This time it’s personal.
That’s right, the upcoming election features more stuff that affects me personally than any previous election. So I am going to tell you how I’m voting (and how I’d like you to vote) on these issues. I could try to convince you with logical arguments, with appeals to compassion for others, even with numbers and charts and graphs. I’m not going to do that. Chances are, if you’re reading this blog, you know me, and maybe you’re even my friend. So I’m going to tell you how these issues affect me, and maybe that will convince you.
President: Barak Obama
Mitt Romney is an ass. Let me say that again: MITT ROMNEY IS AN ASS. Why? Because he vetoed my COLA, that’s why! When I was a professor at the University of Massachusetts Boston and Romney was governor of Massachusetts, the state legislature approved a COLA (Cost Of Living Adjustment) salary increase of a few percent for University of Massachusetts faculty. Romney vetoed it. I will never forget how he tried to deal with a bad budget situation by screwing over underpaid and overworked college faculty. If he tried that in Massachusetts, what’s to stop him trying something similar as president? I will never forget the Mitt Romney vetoed my COLA. Neither should you. Vote for Barak Obama.
California Proposition 30: Yes
This is simple: help keep California’s community colleges open. Help keep higher education available for everyone. Help me keep my job. I know Prop. 30 raises taxes a bit, particularly on the wealthy, but public education in California needs your help. Why yes on Prop. 30 and not on Prop. 38? Simply because community colleges will not see any of the additional revenue raised by Prop. 38! Again, help me keep my job. Vote yes on Prop. 30.
California Proposition 32: No
I agree with the principle of campaign finance reform, but Prop. 32 unequally affects union members. Prohibiting campaign contributions for both corporations and unions seems equal enough, but it’s the prohibition on using payroll deductions that’s the problem. Prohibiting payroll deductions (used for political purposes—nice and vague, isn’t it?) unequally affects unions and their members. Corporations aren’t going to use payroll deductions from employees to make campaign contributions—they’ll just use other funds (profits, etc.)! And the language of the proposition is a riot too: it’s not payroll deduction, it’s “the inherently coercive means of payroll deduction.” WTF?! Payroll deduction is a convenience, not coercion. Prop. 32 is another case of trying to trick California voters into voting for inherently biased legislation. Let me keep paying my union dues via payroll deduction. Vote no on Prop. 32.
California Proposition 38: No
Only one of either Prop. 30 or Prop. 38 can pass. Prop. 30 helps community colleges, Prop. 38 doesn’t. Prop. 38 also levies a more severe tax than Prop. 30. Don’t raise taxes too much, but help me keep my job. Vote no on Prop. 38 (and yes on Prop. 30).

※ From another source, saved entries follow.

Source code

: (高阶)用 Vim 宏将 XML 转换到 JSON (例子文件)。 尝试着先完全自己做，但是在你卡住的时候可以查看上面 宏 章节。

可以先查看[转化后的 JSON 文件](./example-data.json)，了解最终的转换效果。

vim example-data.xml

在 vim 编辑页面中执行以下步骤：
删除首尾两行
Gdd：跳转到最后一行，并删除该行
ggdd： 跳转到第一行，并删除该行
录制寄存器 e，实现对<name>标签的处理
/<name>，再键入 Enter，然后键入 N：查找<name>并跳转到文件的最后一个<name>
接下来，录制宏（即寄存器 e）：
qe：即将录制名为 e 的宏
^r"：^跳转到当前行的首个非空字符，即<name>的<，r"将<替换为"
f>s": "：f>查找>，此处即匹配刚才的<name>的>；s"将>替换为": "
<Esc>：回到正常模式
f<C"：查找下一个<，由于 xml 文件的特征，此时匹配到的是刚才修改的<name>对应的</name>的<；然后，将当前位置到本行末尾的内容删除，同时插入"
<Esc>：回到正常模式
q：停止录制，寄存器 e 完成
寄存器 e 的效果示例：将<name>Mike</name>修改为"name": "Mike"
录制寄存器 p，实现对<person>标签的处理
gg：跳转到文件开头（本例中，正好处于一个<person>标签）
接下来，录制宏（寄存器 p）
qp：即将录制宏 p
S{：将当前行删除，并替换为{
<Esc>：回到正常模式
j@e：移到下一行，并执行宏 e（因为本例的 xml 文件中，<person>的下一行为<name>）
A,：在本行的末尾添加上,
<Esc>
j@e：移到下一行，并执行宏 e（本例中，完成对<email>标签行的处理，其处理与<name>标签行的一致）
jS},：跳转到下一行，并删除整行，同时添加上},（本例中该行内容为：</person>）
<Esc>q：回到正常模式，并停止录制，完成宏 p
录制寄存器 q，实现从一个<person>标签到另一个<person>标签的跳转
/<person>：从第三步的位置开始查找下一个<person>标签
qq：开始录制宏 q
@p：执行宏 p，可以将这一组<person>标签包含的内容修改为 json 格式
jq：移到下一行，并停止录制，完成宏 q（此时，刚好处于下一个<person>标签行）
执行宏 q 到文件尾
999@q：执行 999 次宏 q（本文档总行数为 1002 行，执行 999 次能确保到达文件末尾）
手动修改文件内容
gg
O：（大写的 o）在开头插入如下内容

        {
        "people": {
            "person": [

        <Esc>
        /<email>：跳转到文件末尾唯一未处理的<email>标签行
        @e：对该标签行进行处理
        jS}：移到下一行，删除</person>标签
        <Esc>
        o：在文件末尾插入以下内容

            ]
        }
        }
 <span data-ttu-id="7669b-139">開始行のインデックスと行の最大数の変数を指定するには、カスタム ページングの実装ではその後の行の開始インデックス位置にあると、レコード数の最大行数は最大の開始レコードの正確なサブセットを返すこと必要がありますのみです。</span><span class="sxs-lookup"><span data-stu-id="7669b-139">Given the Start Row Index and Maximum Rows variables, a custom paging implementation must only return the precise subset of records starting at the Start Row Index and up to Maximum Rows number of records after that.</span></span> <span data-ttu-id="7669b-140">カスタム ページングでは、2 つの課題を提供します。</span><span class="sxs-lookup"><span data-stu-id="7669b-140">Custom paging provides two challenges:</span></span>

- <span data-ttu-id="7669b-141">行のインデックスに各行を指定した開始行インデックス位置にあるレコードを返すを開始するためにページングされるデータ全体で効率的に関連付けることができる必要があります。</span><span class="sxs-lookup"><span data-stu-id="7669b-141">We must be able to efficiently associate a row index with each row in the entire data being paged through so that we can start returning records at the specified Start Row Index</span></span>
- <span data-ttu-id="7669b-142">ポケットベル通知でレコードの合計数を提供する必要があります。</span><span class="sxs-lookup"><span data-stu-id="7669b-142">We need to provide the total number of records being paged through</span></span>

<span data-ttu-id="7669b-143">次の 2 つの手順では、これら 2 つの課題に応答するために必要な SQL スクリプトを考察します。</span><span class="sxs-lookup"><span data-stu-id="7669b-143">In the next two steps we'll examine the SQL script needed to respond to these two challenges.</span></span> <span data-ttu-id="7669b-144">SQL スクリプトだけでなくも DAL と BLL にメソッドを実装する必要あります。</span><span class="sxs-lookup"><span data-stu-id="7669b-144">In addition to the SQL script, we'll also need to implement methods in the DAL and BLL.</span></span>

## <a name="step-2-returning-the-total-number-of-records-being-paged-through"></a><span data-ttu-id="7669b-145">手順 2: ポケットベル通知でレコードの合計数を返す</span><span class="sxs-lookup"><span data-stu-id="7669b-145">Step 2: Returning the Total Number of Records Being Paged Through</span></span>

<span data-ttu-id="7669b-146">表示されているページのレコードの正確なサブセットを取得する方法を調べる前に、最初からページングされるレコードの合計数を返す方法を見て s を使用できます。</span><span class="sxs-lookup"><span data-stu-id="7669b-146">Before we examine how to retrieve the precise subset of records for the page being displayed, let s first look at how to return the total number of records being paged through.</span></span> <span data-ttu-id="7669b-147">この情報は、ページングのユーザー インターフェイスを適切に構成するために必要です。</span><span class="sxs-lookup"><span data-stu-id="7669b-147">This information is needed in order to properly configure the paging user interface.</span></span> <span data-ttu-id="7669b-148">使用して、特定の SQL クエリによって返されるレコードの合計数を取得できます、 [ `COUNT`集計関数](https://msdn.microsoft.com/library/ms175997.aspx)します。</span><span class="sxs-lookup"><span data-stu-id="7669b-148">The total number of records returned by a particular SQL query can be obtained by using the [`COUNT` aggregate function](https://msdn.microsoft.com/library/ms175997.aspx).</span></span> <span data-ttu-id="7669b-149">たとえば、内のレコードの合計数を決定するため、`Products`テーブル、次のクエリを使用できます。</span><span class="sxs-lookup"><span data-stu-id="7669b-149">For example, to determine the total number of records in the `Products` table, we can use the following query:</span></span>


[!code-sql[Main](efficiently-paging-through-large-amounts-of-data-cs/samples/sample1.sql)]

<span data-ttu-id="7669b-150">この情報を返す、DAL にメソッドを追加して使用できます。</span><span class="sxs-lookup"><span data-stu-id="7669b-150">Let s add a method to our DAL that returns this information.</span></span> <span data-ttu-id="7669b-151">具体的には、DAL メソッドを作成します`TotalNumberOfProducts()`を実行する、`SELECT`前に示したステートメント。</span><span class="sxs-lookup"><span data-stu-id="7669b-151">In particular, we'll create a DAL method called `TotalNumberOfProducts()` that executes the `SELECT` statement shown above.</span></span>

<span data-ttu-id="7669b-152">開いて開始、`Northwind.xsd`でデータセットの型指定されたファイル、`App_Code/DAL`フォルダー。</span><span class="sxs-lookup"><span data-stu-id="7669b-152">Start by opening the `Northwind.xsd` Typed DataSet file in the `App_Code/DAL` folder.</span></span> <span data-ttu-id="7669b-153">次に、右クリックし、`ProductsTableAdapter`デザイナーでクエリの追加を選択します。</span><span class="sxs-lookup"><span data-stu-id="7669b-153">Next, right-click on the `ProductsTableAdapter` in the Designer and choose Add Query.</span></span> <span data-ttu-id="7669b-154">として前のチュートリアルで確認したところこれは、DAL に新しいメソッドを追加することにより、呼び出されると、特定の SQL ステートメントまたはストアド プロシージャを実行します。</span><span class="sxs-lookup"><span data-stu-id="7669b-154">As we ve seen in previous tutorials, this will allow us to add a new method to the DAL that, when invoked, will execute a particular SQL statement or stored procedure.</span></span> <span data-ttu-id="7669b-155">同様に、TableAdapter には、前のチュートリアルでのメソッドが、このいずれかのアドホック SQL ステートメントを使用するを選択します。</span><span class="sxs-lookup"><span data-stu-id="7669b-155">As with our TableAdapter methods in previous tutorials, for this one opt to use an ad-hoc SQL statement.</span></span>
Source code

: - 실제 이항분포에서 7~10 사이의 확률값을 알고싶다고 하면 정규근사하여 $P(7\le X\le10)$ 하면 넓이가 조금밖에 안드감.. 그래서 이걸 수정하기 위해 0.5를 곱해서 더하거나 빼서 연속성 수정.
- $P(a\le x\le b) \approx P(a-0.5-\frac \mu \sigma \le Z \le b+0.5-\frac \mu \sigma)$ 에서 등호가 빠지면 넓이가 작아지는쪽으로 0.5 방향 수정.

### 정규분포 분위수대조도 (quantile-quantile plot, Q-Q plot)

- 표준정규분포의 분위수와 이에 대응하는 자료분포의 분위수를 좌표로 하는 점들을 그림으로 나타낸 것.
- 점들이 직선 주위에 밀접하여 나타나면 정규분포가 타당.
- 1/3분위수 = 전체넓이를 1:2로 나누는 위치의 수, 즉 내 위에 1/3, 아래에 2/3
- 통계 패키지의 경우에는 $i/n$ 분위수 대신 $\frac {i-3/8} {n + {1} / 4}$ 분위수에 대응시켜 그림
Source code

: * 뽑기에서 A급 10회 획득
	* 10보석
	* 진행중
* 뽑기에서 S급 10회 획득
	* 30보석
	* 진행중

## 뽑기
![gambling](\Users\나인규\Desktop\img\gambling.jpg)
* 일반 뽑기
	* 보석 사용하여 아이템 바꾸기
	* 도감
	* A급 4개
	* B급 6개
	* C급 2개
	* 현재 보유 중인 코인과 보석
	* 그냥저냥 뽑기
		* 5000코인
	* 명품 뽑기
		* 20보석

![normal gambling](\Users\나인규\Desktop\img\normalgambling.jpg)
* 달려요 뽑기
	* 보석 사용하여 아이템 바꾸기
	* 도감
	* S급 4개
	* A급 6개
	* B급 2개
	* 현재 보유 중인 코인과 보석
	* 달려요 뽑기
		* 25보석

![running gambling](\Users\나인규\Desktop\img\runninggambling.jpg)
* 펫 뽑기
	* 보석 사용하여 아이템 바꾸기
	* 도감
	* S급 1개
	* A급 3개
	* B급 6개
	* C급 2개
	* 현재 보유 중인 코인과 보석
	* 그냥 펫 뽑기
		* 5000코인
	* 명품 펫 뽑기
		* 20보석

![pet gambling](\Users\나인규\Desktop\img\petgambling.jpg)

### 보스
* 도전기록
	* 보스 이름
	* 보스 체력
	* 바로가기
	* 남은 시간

Other California Propositions
Here’s how I’m voting on some of the other California propositions, even though they don’t have as immediate an effect on me.
Prop. 31: No. Too confusing, with unknown potential effects.
Prop. 33: No. More false claims about potentially lower insurance.
Prop. 34: Yes. Abolish the death penalty in California, if only to save the state money.
Prop. 35: Yes.
Prop. 36: Yes.
Prop. 37: No. Too many exemptions. Reading the text of the proposition I discovered that foods for sale to restaurants would be exempt from the labeling requirements!
Prop. 39: I actually haven’t decided yet. Probably no.
Prop. 40: Yes. The presence of this proposition on the ballot was merely to delay implementation of the state senate districts approved by the Citizens Redistricting Commission.